• Task statement:
Only the lines holding "ligue" are wanted. Copy every one from the records below.
### Data for this exercise
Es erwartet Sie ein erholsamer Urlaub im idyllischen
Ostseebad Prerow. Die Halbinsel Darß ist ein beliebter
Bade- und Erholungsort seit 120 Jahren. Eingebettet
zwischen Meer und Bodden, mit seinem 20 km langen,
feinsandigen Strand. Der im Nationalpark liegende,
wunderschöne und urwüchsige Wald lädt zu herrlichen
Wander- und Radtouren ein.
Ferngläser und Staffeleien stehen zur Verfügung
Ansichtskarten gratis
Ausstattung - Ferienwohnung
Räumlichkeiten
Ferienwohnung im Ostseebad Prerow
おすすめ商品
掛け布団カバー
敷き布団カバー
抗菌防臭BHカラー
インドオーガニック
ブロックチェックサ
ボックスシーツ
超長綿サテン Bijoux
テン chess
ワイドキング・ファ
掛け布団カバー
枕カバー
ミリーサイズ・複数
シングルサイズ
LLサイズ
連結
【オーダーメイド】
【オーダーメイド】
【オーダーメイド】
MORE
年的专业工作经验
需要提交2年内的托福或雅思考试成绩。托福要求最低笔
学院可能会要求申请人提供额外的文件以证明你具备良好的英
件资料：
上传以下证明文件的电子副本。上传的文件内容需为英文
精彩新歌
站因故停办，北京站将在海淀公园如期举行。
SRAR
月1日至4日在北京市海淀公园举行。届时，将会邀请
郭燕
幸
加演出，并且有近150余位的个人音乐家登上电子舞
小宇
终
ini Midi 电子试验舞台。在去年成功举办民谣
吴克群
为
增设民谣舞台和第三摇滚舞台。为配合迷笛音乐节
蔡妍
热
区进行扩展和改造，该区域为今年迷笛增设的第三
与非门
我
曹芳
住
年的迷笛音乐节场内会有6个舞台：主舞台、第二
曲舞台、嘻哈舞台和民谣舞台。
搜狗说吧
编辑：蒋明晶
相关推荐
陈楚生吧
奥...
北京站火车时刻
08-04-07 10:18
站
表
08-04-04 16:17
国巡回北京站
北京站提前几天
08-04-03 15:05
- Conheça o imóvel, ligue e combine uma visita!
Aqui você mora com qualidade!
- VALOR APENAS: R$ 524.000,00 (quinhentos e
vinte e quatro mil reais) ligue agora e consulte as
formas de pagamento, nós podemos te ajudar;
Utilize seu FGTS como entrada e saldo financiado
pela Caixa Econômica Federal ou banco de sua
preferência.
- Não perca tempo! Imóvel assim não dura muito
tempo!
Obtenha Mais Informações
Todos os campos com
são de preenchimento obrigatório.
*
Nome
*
######
### Data for this exercise
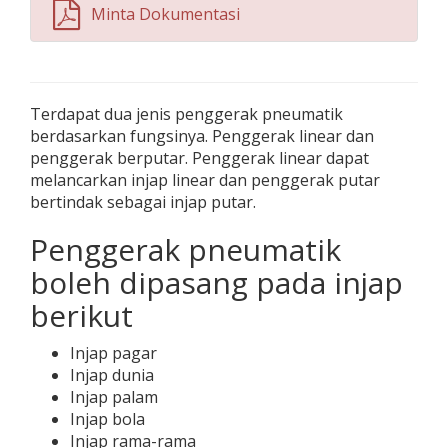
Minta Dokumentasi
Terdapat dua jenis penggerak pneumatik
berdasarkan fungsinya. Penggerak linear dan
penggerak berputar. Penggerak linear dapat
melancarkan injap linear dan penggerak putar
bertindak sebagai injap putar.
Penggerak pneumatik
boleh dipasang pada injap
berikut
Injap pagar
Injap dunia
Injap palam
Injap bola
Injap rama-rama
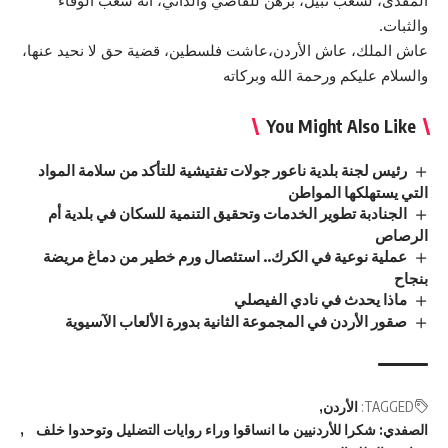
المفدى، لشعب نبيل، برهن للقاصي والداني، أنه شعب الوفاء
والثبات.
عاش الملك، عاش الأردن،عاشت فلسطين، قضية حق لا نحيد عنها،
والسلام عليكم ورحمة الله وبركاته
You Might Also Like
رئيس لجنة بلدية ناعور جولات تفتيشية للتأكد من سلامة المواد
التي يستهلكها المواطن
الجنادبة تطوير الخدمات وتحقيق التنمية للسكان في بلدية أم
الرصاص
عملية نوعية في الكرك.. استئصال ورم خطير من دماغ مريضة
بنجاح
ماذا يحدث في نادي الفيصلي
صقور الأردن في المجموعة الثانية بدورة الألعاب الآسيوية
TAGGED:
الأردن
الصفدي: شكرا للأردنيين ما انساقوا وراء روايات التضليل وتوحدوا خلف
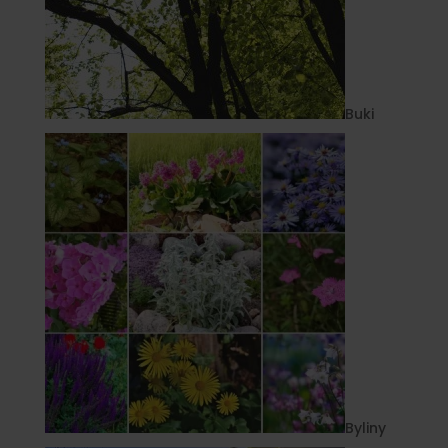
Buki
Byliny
######
### Data for this exercise
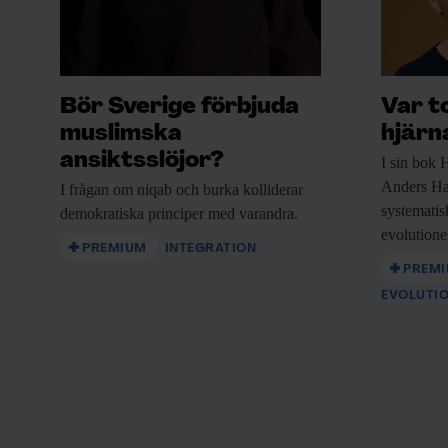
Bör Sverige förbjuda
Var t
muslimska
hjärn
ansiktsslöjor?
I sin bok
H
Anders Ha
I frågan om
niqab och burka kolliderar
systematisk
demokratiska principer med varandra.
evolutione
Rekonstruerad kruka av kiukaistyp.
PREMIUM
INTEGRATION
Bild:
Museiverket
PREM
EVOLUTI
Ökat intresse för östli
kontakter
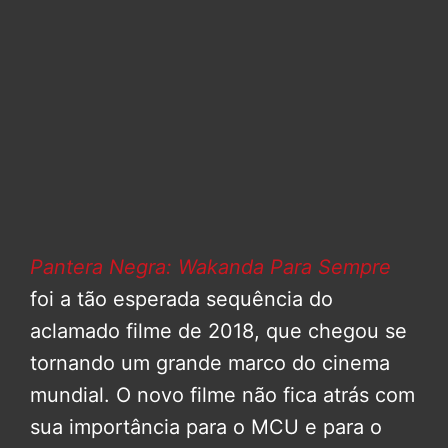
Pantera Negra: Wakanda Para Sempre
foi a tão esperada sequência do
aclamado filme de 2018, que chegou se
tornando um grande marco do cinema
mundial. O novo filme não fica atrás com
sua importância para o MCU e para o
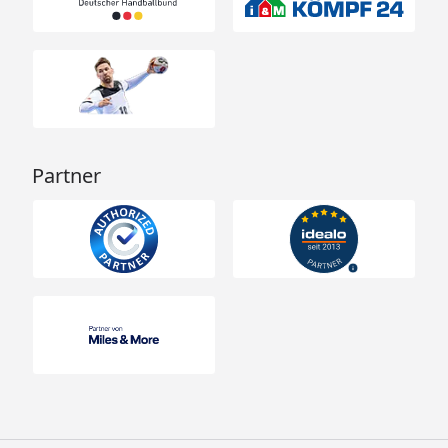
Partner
######
• Task answer:
- Conheça o imóvel, ligue e combine uma visita!
vinte e quatro mil reais) ligue agora e consulte as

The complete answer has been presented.